April 14th, 2010 3 comments

By James Arlen (@myrcurial, james.arlen@pushthestack.com)Scada

James talk is not about SCADA, it about talking about SCADA.

The security industry has discovered that SCADA systems are in fact information system and all of a sudden security professionals are talking about how they can fix the SCADA security issues.

One of the biggest pieces of FUD that is out there is: if you own the computer you own the system? This is not the case, most of the time when SCADA systems fail, the processes they control stop.

Yes, SCADA systems use control processes by using standard protocols, like modbus tcp, but that doesn’t mean that you understand what energizing coil 13 does to the actual process. If you can break the computer system, it doesn’t men you can break the process.

There are more controls in place in a manufacturing process, e.g. the safety systems that are their to prevent catastrophic from happening or the quality control systems that prevent that dodgy products get out. The most important control in place is that manufacturing is still mostly run by humans who will notice that stuff is about to go wrong.

One of the facts about big infrastructures (electrical nets and manufacturing processes) is that the people who run them count on stuff breaking down. Most of the time you don’t even notice that a major failure in these systems has occurred.

It’s not all negative…
We can understand SCADA systems and we can indeed help. In industrial systems Availability is the key element of the triad, not Integrity or Availability.

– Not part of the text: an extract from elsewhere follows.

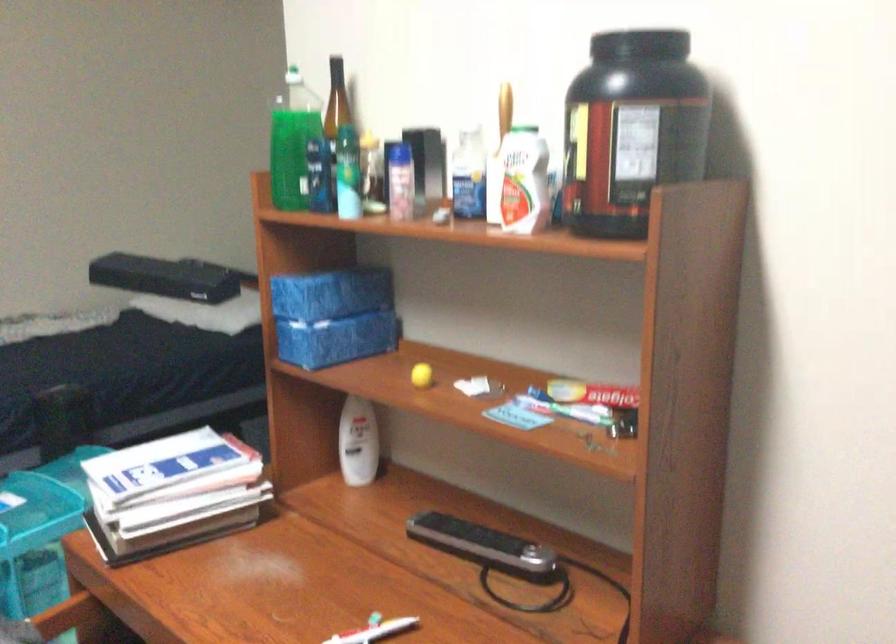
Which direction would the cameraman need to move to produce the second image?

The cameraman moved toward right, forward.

If you are going to get involved, be a student, before you become the teacher. Buy some people a cup of coffee and be prepared to put you ego behind you. Understand that these people have being doing this work for a long time and are indeed you parents age, that makes you the kid.

James shared, not for disclosure, a number of examples of IT Security bad practices that where found in the real world and make most IT Security wince and giggle at the same time. Words like rsh, solitaire and non-upgradable NT 4.0 where mentioned.

What will save us, Super Ninja’s, l337 super heros or just “Not Sucking”.

As IT Security people we need to open up, understand this stuff and make small progress that will have a big effect.